The radical possibilities of this disruption are many. The one I want to conclude, here, with is the following: if equality, rights, citizens, and political legitimacy, to name just a few of the concerns shared by political theorists, constitute dynamic fields of analysis within political theory, and if liberal theorising is the hegemonic lens through which these themes are viewed, the space for other ways of doing political theory is significantly circumscribed. One might rightly point out that liberal theory does not exhaust the field of enquiry, with critical theory, feminist theory, green political theory and other approaches securely established. While psychoanalytic political theory might be included in this list, I want to suggest that it lays the groundwork for something more in relation to liberal thought by exposing the limits of liberal explanations of politics. By virtue of its externality – its focus on other scenes, such as narcissism, the super-ego, aggression, trauma, or mourning – and other sites of political causality, psychoanalytic political theory challenges settled assumptions and interpretations of socio-political configurations. It thereby enables another way of doing political theory.
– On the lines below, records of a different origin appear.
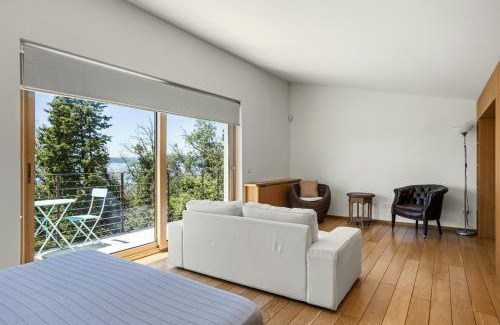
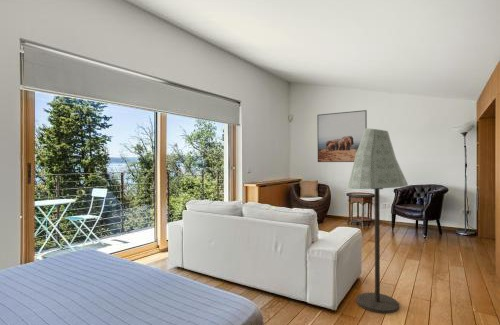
+ floor lamp [347,127,409,315]
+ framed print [316,109,368,163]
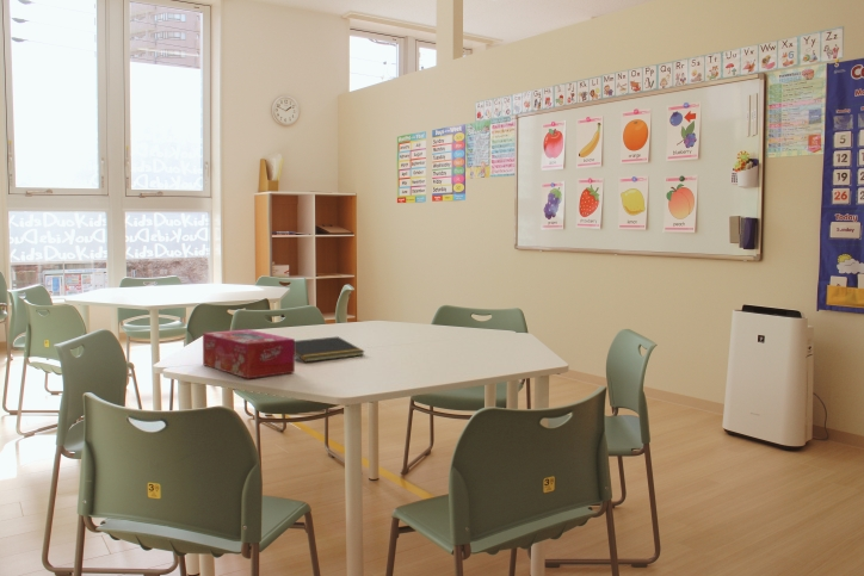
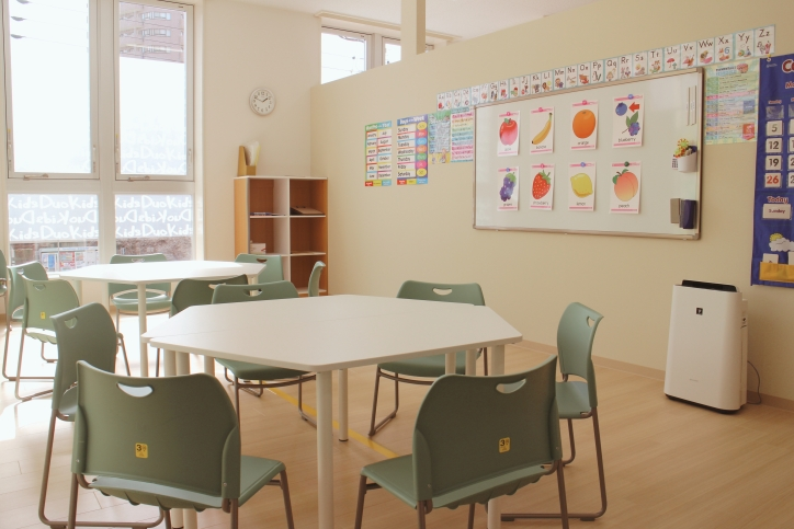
- tissue box [202,328,296,379]
- notepad [295,335,366,364]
When we consider the disruptions of tradition and conventional accounts that this other way of political theorising involves, it is no exaggeration to suggest that psychoanalysis radicalises political theory by opening up and reworking the interpretations and analyses political theorists offer. For this reason, political theory needs psychoanalysis, and Psychoanalytic Political Theory offers a good starting point for meeting this need.